# A soft soap?



## Tmattie (Oct 27, 2011)

I have just put my first batch of liquid soap into the warm oven to cook for the night (I think Ill turn the oven off though and just resume in the AM) but after I finally got it to a very heavy trace and completed it....I was looking back over the lye calculator and I may have been a little light on the potassium hydroxide. Maybe 2-3 oz short of what they recommended for a soft soap. Considering that it did trace and it is looking pretty good...will my soap just be softer? less dilution needed? little or no neutralizing?


----------



## hsmomof4 (Oct 31, 2008)

You would have free oils that are not saponified. It will make your soap cloudy and possibly more prone to rancidity. What were your exact numbers? 2-3 oz of lye is a fair amount, depending on the size of your recipe.


----------



## Tmattie (Oct 27, 2011)

30oz CO, 10oz Soy Oil, 20oz Safflower oil, 20 oz Sunflower oil, 20 oz Olive Oil, 30 oz GM and I am thinking I put 17 oz of lye into instead of the 19 the calculator would require for a soft soap.

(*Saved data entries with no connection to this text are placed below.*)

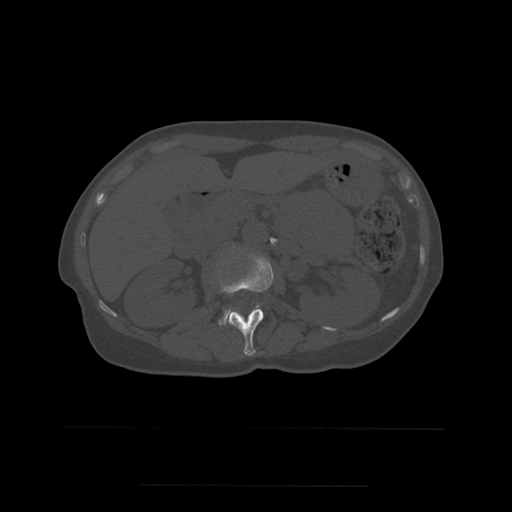
CT including the spine, one axial slice. Position 227 of 544 along the scan axis. Bone window (W 1800 / L 400 HU). 1.25 mm slice thickness. 512 × 512 image matrix, field of view 350 × 350 mm. Patient age 58 years. Case-level facts recorded for this patient, not image findings: primary cancer: lung.
Structures marked on this image (semi-automatically segmented with operator editing):
- L1 vertebra: bounding box [x1, y1, x2, y2] px = [220, 254, 274, 356]
- L2 vertebra: [219, 310, 231, 326]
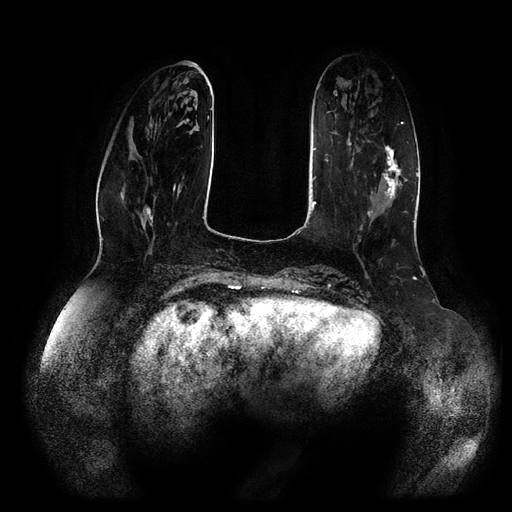
Breast MRI (dynamic contrast-enhanced, multi-phase), one axial slice. Position 31 of 116 along the scan axis. Dynamic contrast-enhanced series, time point 2 of 5 at this slice position (early post-contrast). 1.5 T. TE 2.5 ms, TR 5.2 ms. 512 × 512 image matrix. Patient: female, 66 years.
Outlined on this slice (semi-automatically segmented with operator editing):
- breast lesion (labelled 'tumour' in the annotation; benign lesions carry a separate 'benign' label): bounding box [x1, y1, x2, y2] px = [382, 146, 408, 200]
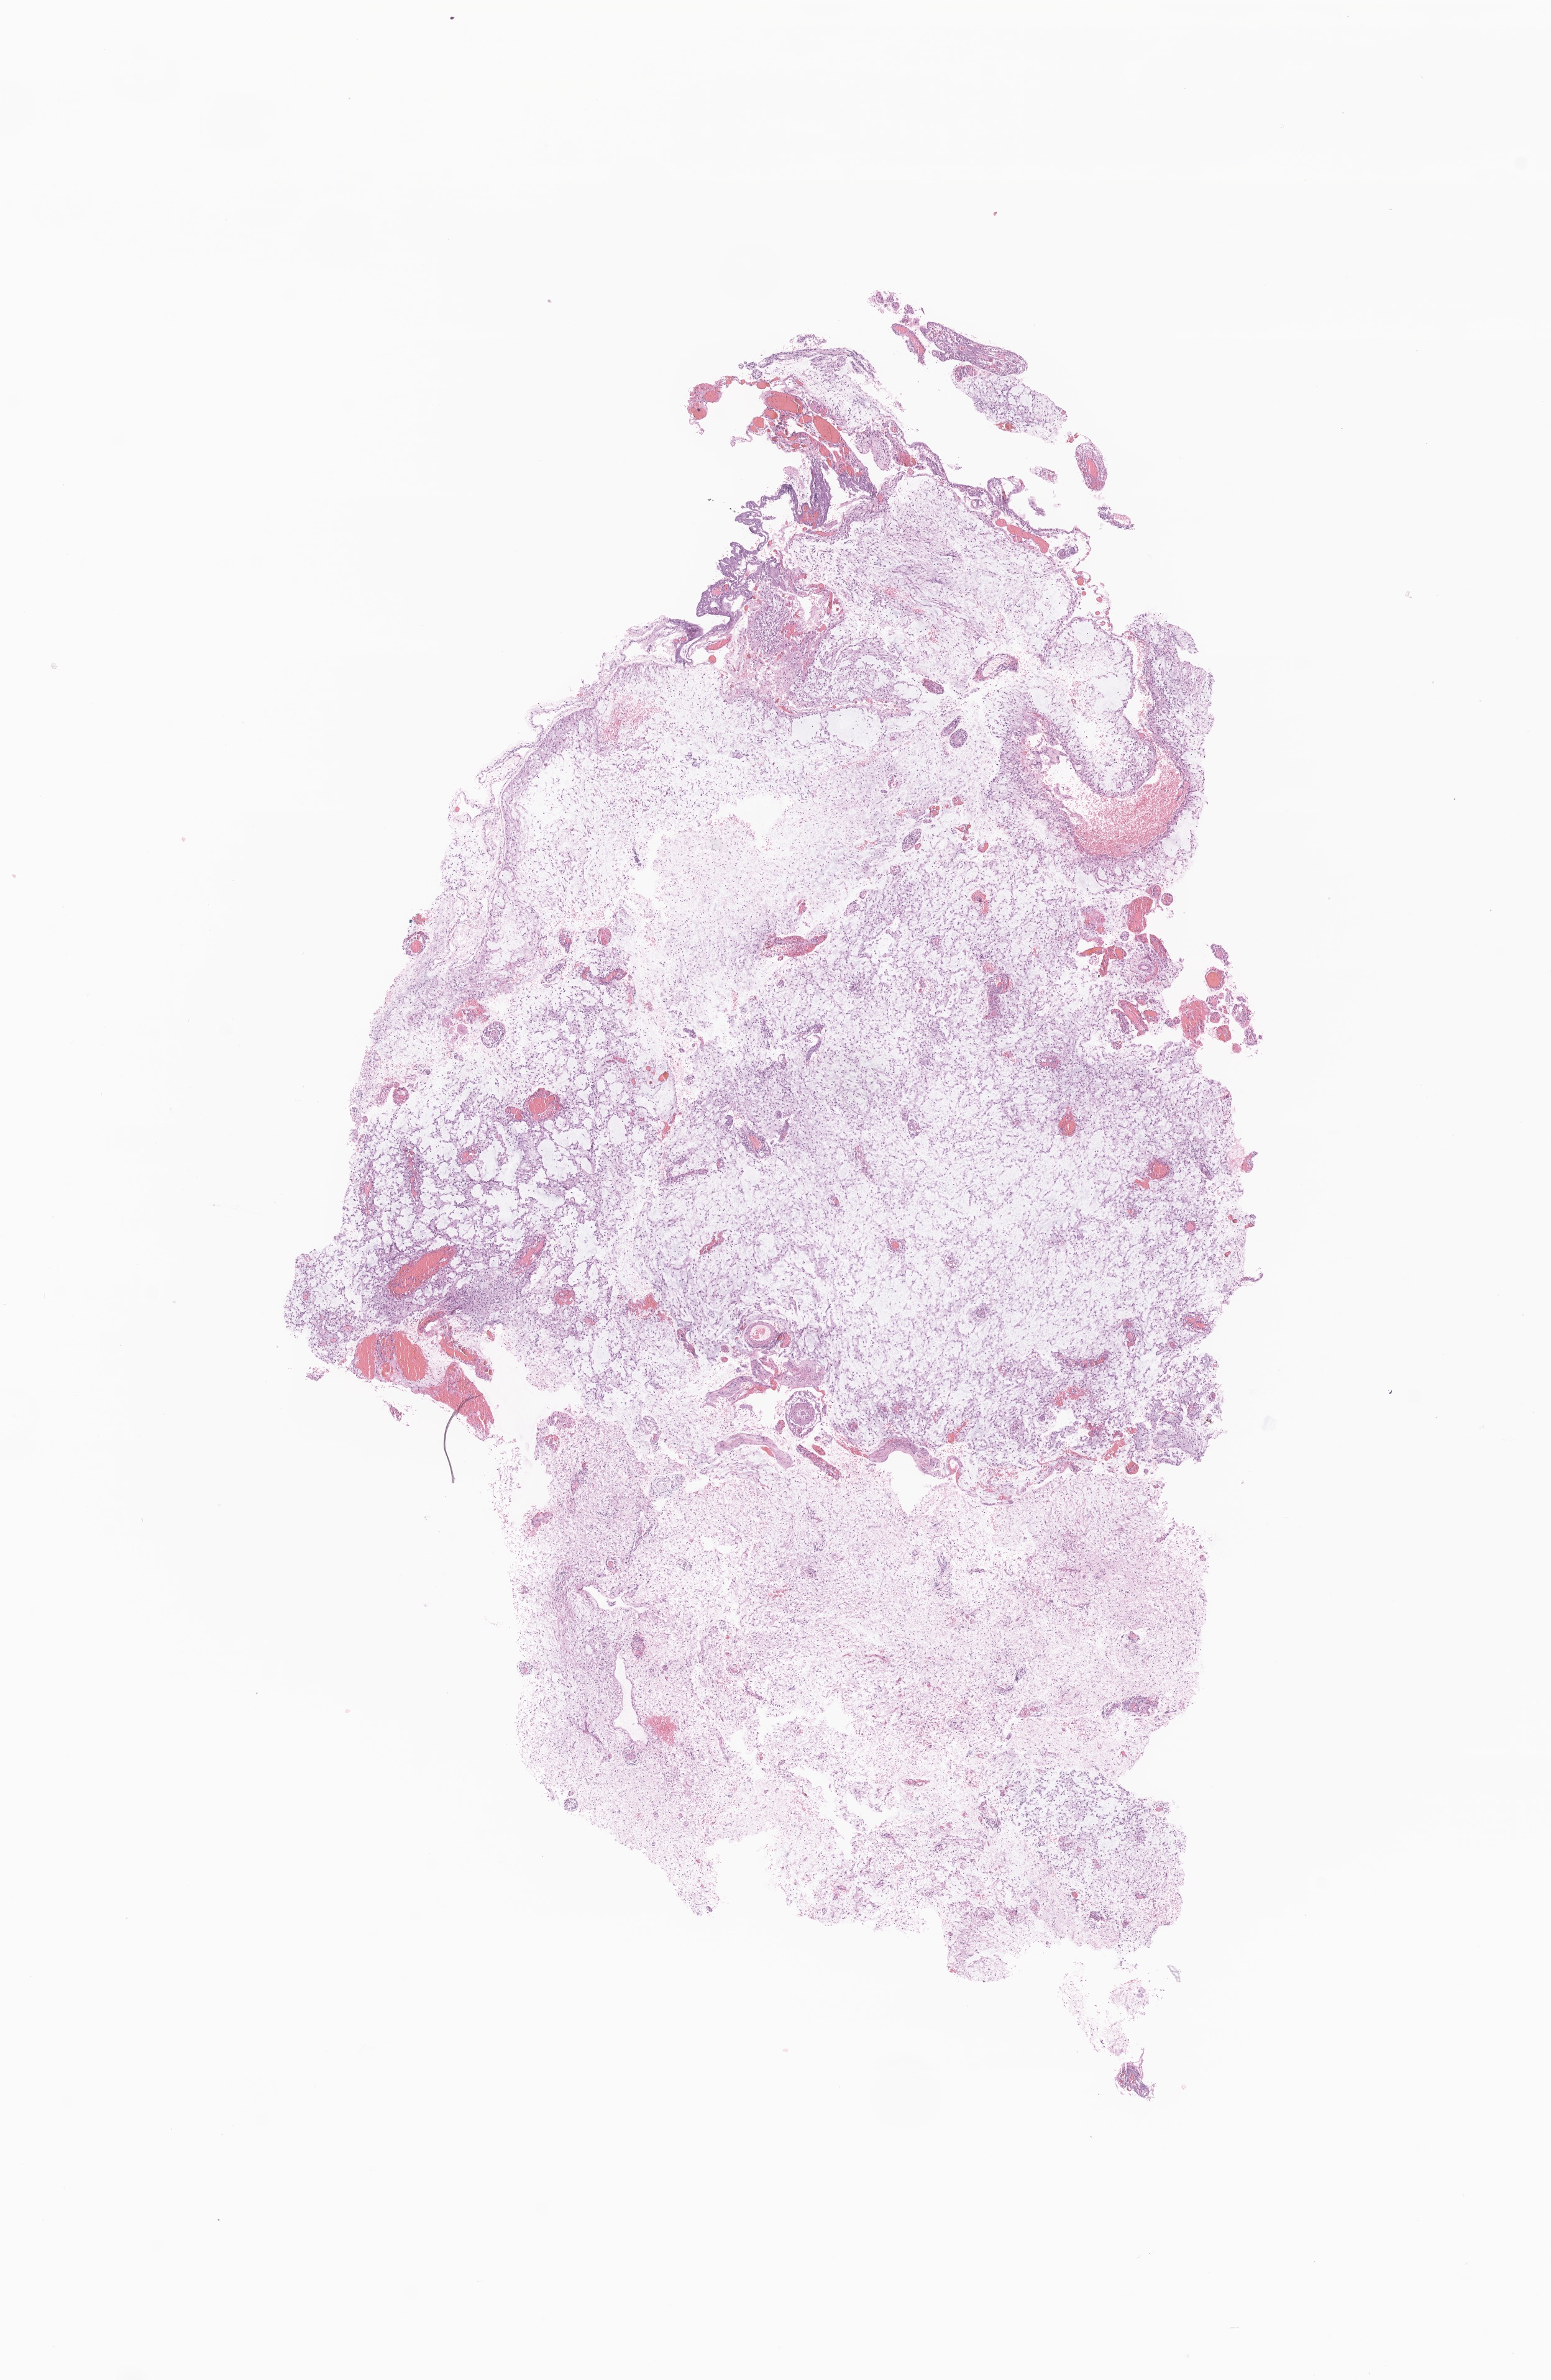
H&E whole-slide image of tumor tissue from the brain — whole scanned area (about 10.5 x 16.2 mm) shown as a low-resolution overview; formalin-fixed paraffin-embedded section. Patient: male, age 106 months (8 years 10 months).
- diagnosis: Astrocytoma, NOS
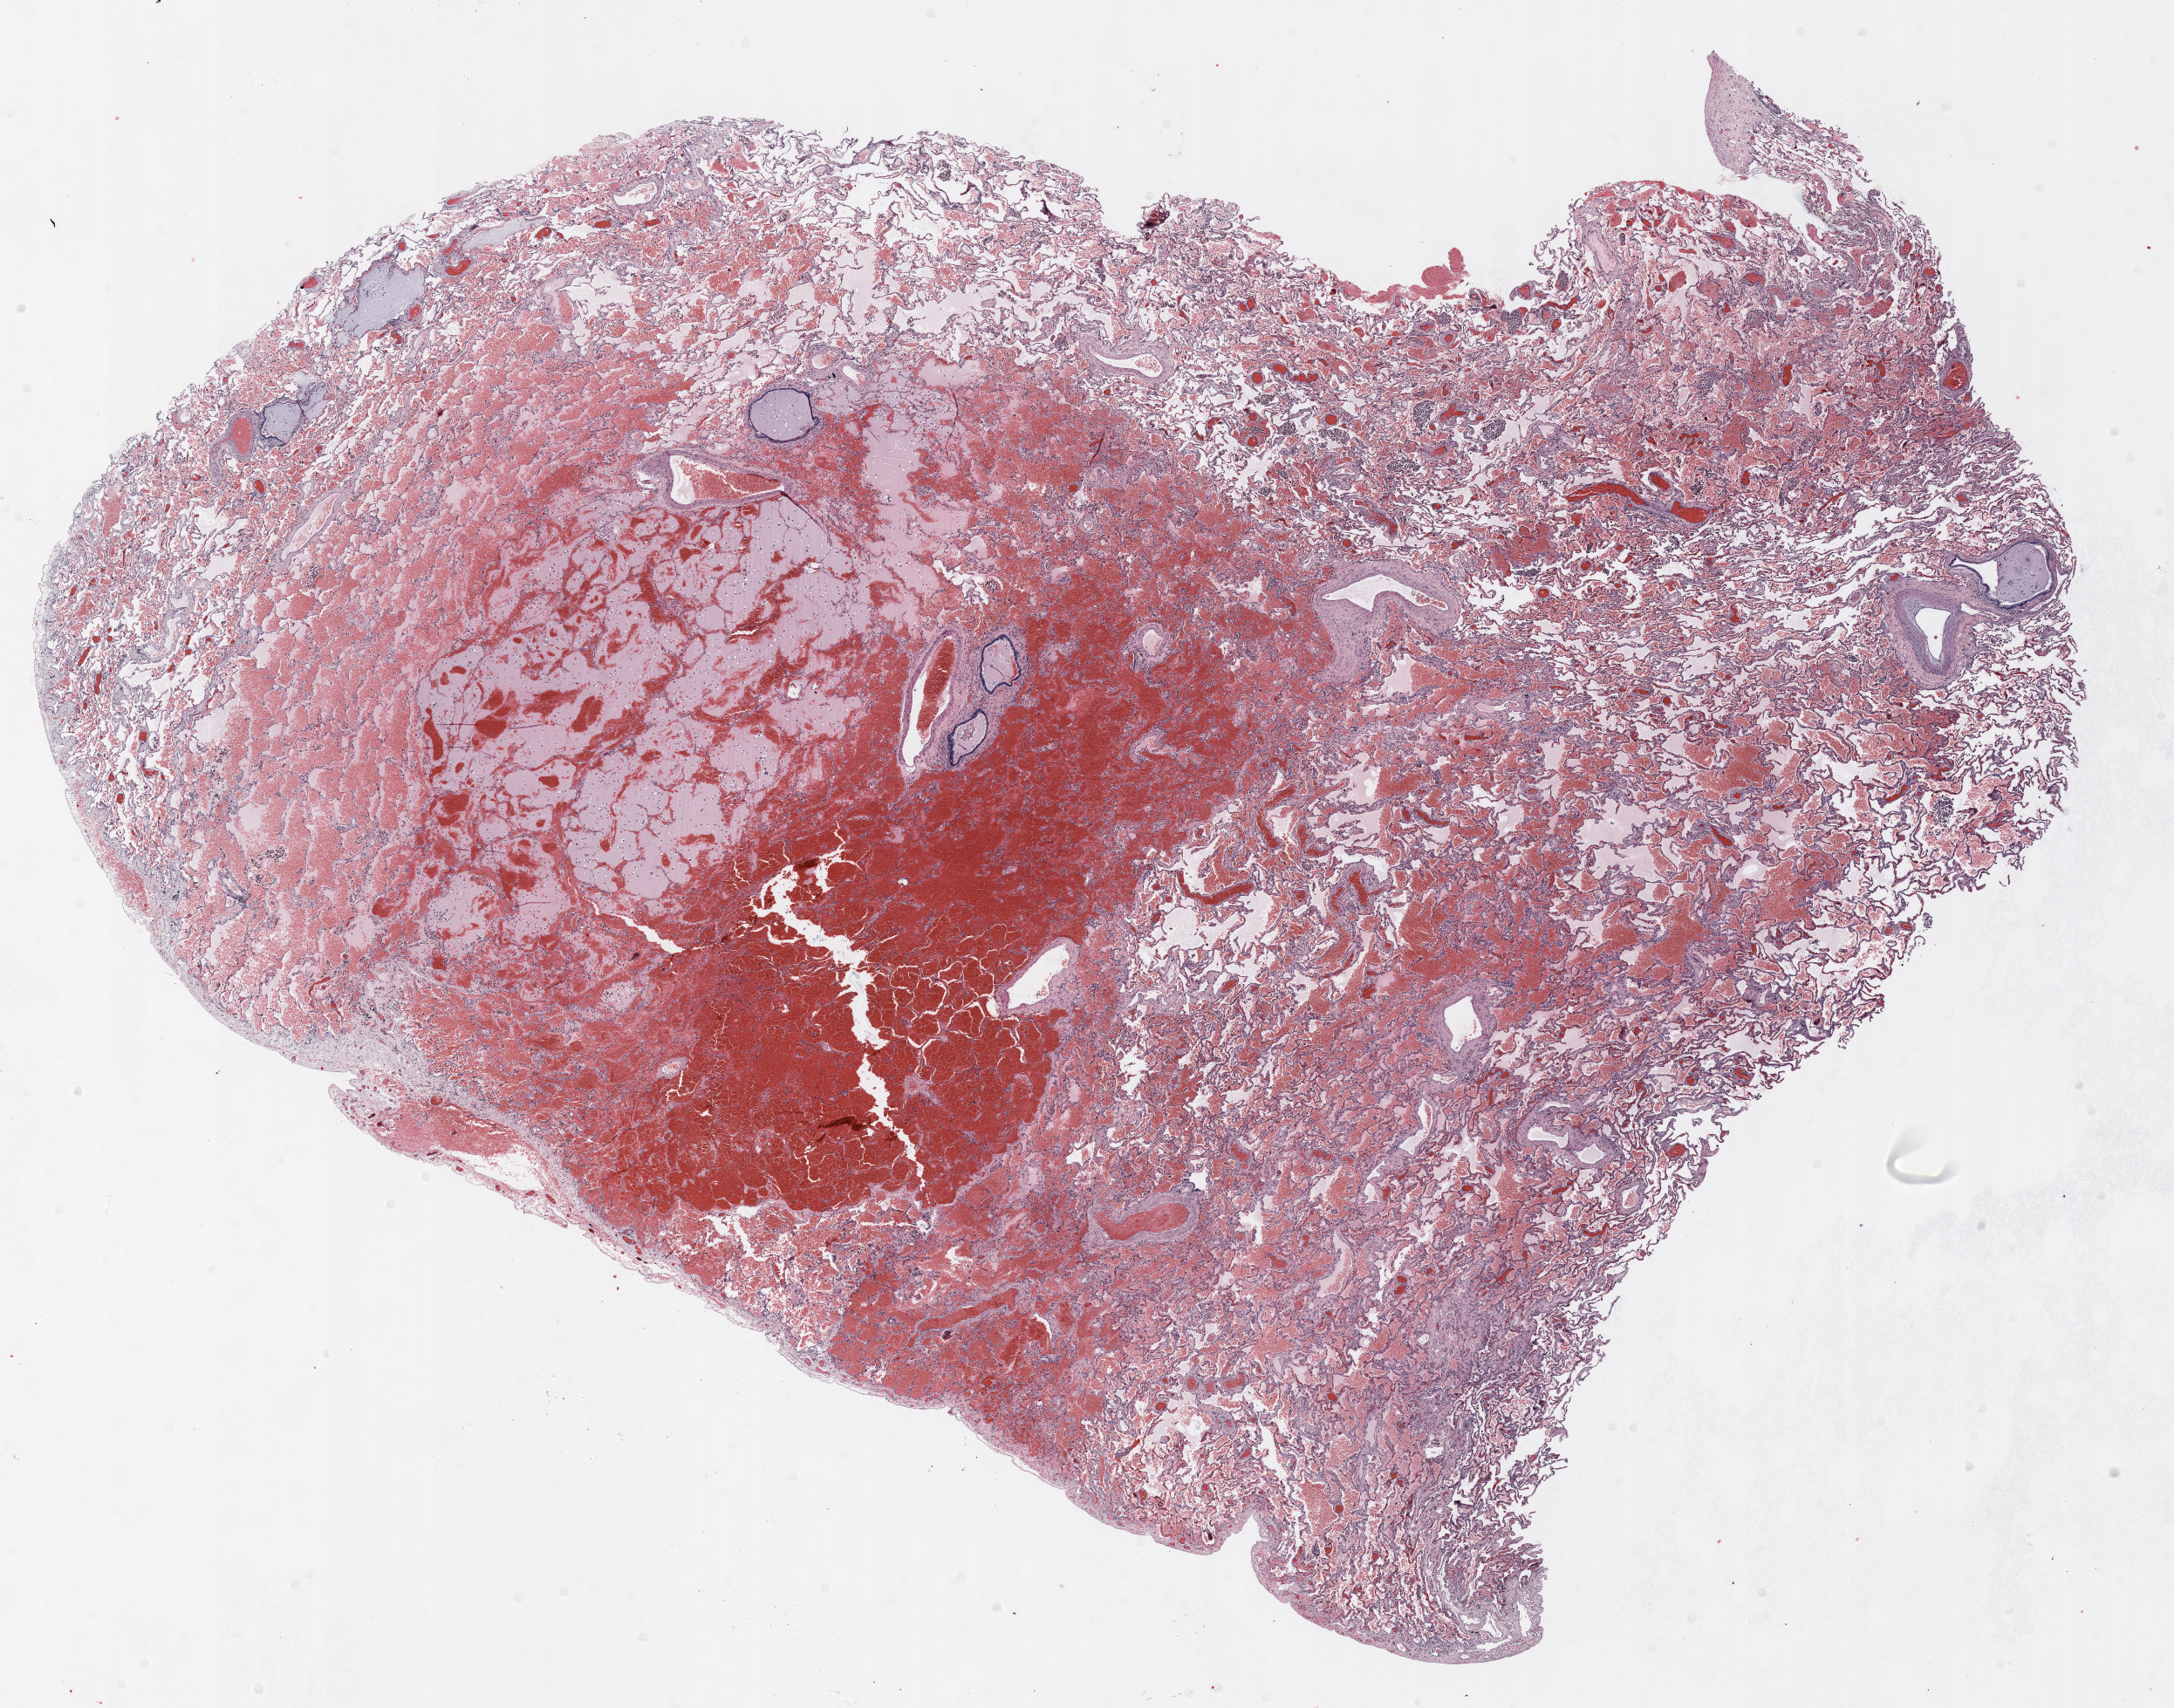
Hematoxylin and eosin (H&E) stained whole-slide image — shown as a low-resolution overview of the whole scanned area (about 20.0 x 15.7 mm, slide scanned at 20x). FFPE section. Lung. Female, age 58 at enrolment. Current smoker at enrolment. Grade: moderately differentiated (G2).
- primary tumour location (clinical record): right upper lobe
- participant's lung-cancer diagnosis: Squamous cell carcinoma, NOS (ICD-O-3 8070/3)
- tumour size (pathology): 17 mm
- stage (AJCC 6th edition): IA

It continued to cook last night with the heat off, it is becoming more 'pasty'. I've turned it back on this morning. Can I add more lye solution at this point, ora lter point, if I dont think it will work?


----------



## hsmomof4 (Oct 31, 2008)

What calculator did you use? I got 22.35 oz of KOH for a superfat of 0% on Summerbee Meadow's calculator http://summerbeemeadow.com/content/lye-calculator-and-recipe-resizer) but on SoapCalc, I got 21 oz. Either way, that's a considerable difference from 17. But, if you don't KNOW that you only put in 17, I don't know if I'd add more.


----------



## Tmattie (Oct 27, 2011)

http://www.thesage.com/calcs/lyecalc2.php is the calculator I used. I'm not ready to give it up as a science project yet!


----------



## hsmomof4 (Oct 31, 2008)

Ok, the table doesn't exactly transfer over perfectly, but here's what I get at The Sage:
1st number is % excess fat 2nd number is the Lye Amount

0	21.07
1	20.86
2	20.65
3	20.44
4	20.23
5	20.02
6	19.81
7	19.60
8	19.38
9	19.17
10	18.96

Usually, with liquid soap, you do not superfat like you do with bar soap. In bar soap, when the soap solidifies, any excess fat gets incorporated, but with liquid soap, it doesn't. You then will have cloudy soap (though with all GM, it will probably be opaque anyway) or a layer of fat/oil on the top of the finished product. So, that 10% superfat you see at the bottom, with about 19 oz of lye (KOH) already gives you more excess fat than you'd want. Some people do a very low superfat (like 3%) on liquid soap, but many don't superfat at all, in other words, they would use the value for 0 up at the top (21 oz of lye). Now, if you are SURE that you only put in 17, then yes, I would think that you could dissolve some more lye in some liquid and add it to your project, but be very careful if your soap is thick when you are trying to incorporated the additional lye in so that you don't splash. You have to dilute the paste anyway, so more liquid is no big deal.


----------



## Tmattie (Oct 27, 2011)

Thanks! When I checked it this morning it still is not a paste...more like molten lava! But I took a spoonful and added it to a little hot distilled water and it did get bubbly, that means it did 'soap' right?


----------



## hsmomof4 (Oct 31, 2008)

Yes, part of it is certainly soap. There will just be part that is still oils.


----------



## Guest (Jan 14, 2012)

Yes, its soap but it will be very cloudy but I would dissolve a couple of more oz of lye in water and add to the pot, but cook for a lot longer and make sure that it get incorporated very good... 
Barb


----------



## Tmattie (Oct 27, 2011)

Thanks so much! I can deal with cloudy!


----------